Dataloader with mini batch sampling?

I am currently working on patch based super-resolution. Most of the papers divide an image into smaller patches and then use the patches as input to the models. I completed the coding to create patches using custom dataloader. The code is given below:

  import torch.utils.data as data
from torchvision.transforms import CenterCrop, ToTensor, Compose, ToPILImage, Resize, RandomHorizontalFlip, RandomVerticalFlip
from os import listdir
from os.path import join
from PIL import Image
import random
import os
import numpy as np
import torch

def is_image_file(filename):
    return any(filename.endswith(extension) for extension in [".png", ".jpg", ".jpeg", ".bmp"])
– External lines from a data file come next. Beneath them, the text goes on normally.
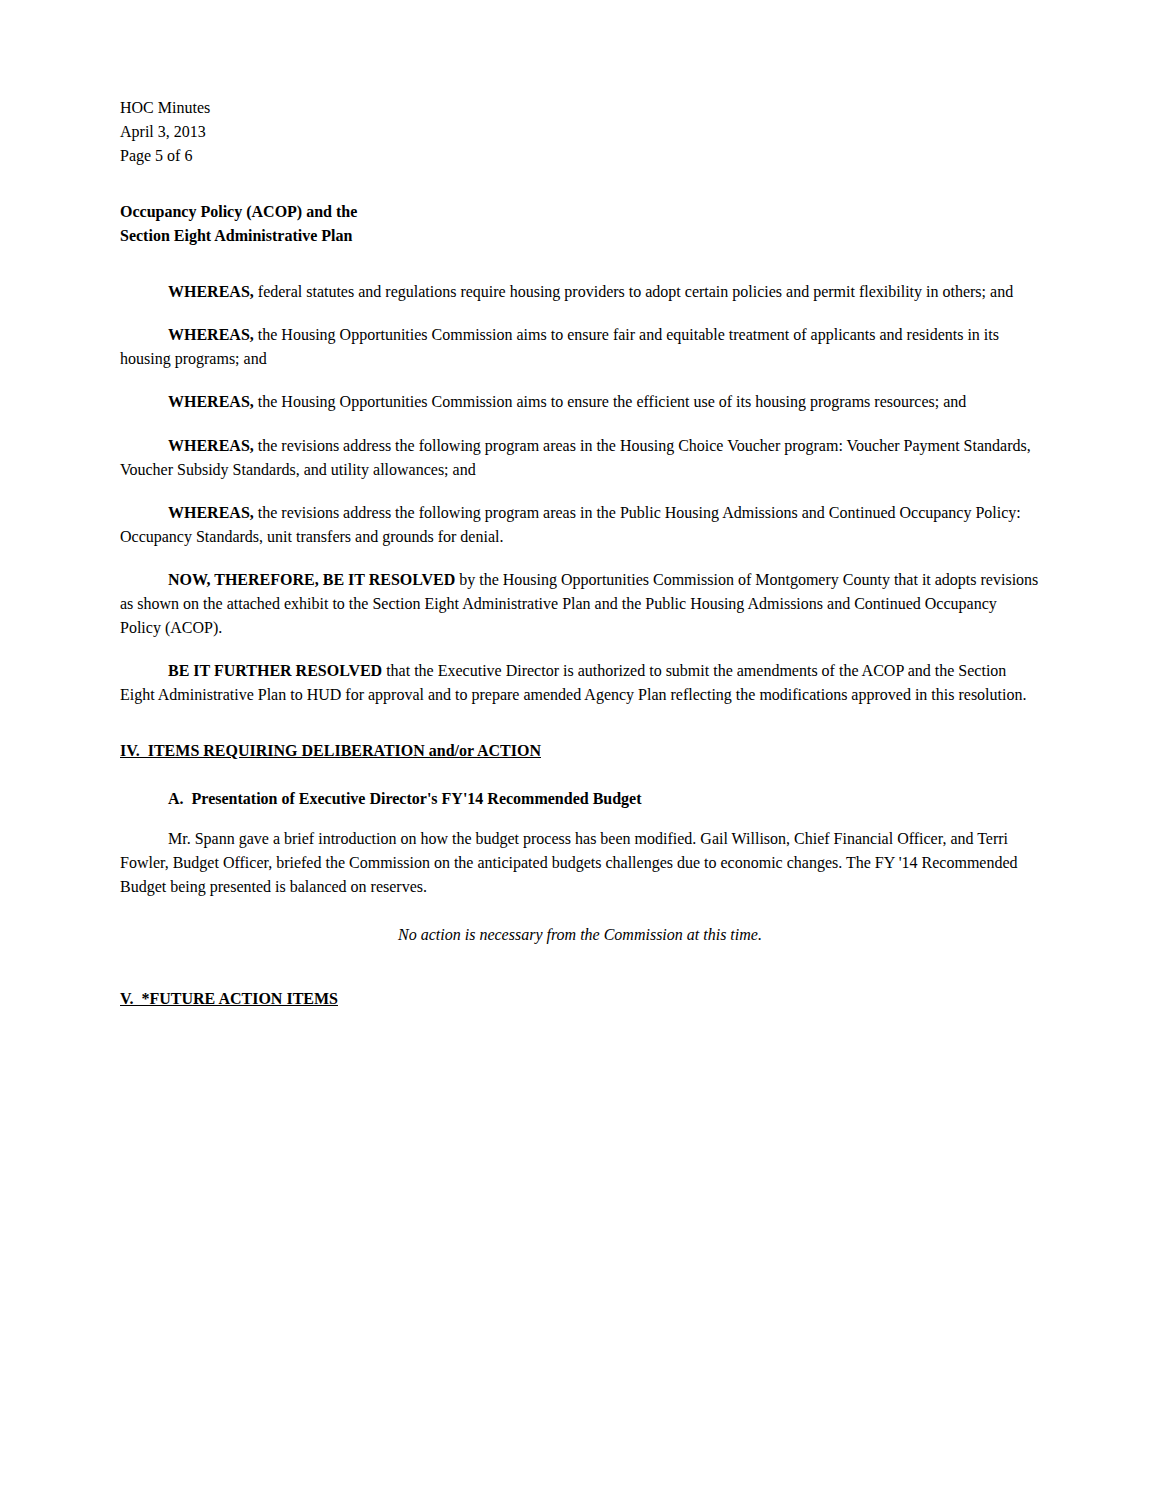HOC Minutes
April 3, 2013
Page 5 of 6
Occupancy Policy (ACOP) and the
Section Eight Administrative Plan
WHEREAS, federal statutes and regulations require housing providers to adopt certain policies and permit flexibility in others; and
WHEREAS, the Housing Opportunities Commission aims to ensure fair and equitable treatment of applicants and residents in its housing programs; and
WHEREAS, the Housing Opportunities Commission aims to ensure the efficient use of its housing programs resources; and
WHEREAS, the revisions address the following program areas in the Housing Choice Voucher program: Voucher Payment Standards, Voucher Subsidy Standards, and utility allowances; and
WHEREAS, the revisions address the following program areas in the Public Housing Admissions and Continued Occupancy Policy: Occupancy Standards, unit transfers and grounds for denial.
NOW, THEREFORE, BE IT RESOLVED by the Housing Opportunities Commission of Montgomery County that it adopts revisions as shown on the attached exhibit to the Section Eight Administrative Plan and the Public Housing Admissions and Continued Occupancy Policy (ACOP).
BE IT FURTHER RESOLVED that the Executive Director is authorized to submit the amendments of the ACOP and the Section Eight Administrative Plan to HUD for approval and to prepare amended Agency Plan reflecting the modifications approved in this resolution.
IV. ITEMS REQUIRING DELIBERATION and/or ACTION
A. Presentation of Executive Director's FY'14 Recommended Budget
Mr. Spann gave a brief introduction on how the budget process has been modified. Gail Willison, Chief Financial Officer, and Terri Fowler, Budget Officer, briefed the Commission on the anticipated budgets challenges due to economic changes. The FY '14 Recommended Budget being presented is balanced on reserves.
No action is necessary from the Commission at this time.
V. *FUTURE ACTION ITEMS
class TrainDatasetFromFolder(data.Dataset):
    def __init__(self, dataset_dir, patch_size, is_gray, stride):
        super(TrainDatasetFromFolder, self).__init__()
        self.imageHrfilenames = []
        self.imageHrfilenames.extend(join(dataset_dir, x)
                                     for x in sorted(listdir(dataset_dir)) if is_image_file(x))
        self.is_gray = is_gray
        self.patchSize = patch_size
        self.stride = stride

    def _load_file(self, index):
        filename = self.imageHrfilenames[index]
        hr = Image.open(self.imageHrfilenames[index])
        downsizes = (1, 0.7, 0.45)
        downsize = 2
        w_ = int(hr.width * downsizes[downsize])
        h_ = int(hr.height * downsizes[downsize])
        aug = Compose([Resize([h_, w_], interpolation=Image.BICUBIC),
                       RandomHorizontalFlip(),
                       RandomVerticalFlip()])

        hr = aug(hr)
        rv = random.randint(0, 4)
        hr = hr.rotate(90*rv, expand=1)
        filename = os.path.splitext(os.path.split(filename)[-1])[0]
        return hr, filename

    def _patching(self, img):

        img = ToTensor()(img)
        LR_ = Compose([ToPILImage(), Resize(self.patchSize//2, interpolation=Image.BICUBIC), ToTensor()])

        HR_p, LR_p = [], []
        for i in range(0, img.shape[1] - self.patchSize, self.stride):
            for j in range(0, img.shape[2] - self.patchSize, self.stride):
                temp = img[:, i:i + self.patchSize, j:j + self.patchSize]
                HR_p += [temp]
                LR_p += [LR_(temp)]

        return torch.stack(LR_p),torch.stack(HR_p)

    def __getitem__(self, index):
        HR_, filename = self._load_file(index)
        LR_p, HR_p = self._patching(HR_)
        return LR_p, HR_p

    def __len__(self):
        return len(self.imageHrfilenames)

Suppose the batch size is 1, it takes an image and gives an output of size [x,3,patchsize,patchsize]. When batch size is 2, I will have two different outputs of size[x,3,patchsize,patchsize] (for example image 1 may give[50,3,patchsize,patchsize], image 2 may give[75,3,patchsize,patchsize] ). To handle this a custom collate function was required. The collate function is given below:


def my_collate(batch):
    data = torch.cat([item[0] for item in batch],dim = 0)
    target = torch.cat([item[1] for item in batch],dim = 0)

    return [data, target]

This collate function concatenates along x (From the above example, I finally get[125,3,patchsize,pathsize].
Next, I need to train the model using a minibatch size of say 25. Can anyone help me build a sampler which I can use to directly get an output of size [25 , 3, patchsize, pathsize] from dataloader. I saw Batchsampling recently. Any idea how to incorporate that?
Thank you.

How about this?

torch.split(data, 25, dim=0), 
torch.split(target, 25, dim=0)

Where do I include this? I used a for loop to split it. However, I was hoping for a custom dataloader which gives me 25 patches per batch by taking necessary number of images.